*Problem requirements:* Print all entries below exactly, without images.

*Data excerpts:*

====

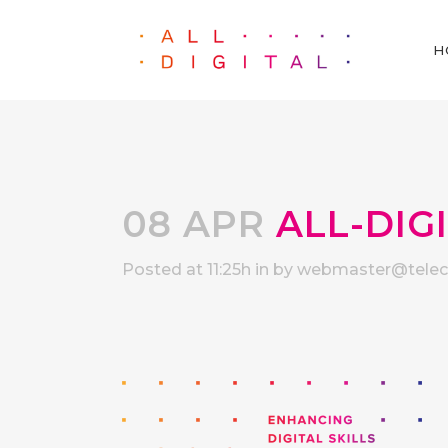
H
08 APR
ALL-DIG
Posted at 11:25h
in
by
webmaster@telece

====

*Task result:*
H
08 APR
ALL-DIG
Posted at 11:25h
in
by
webmaster@telece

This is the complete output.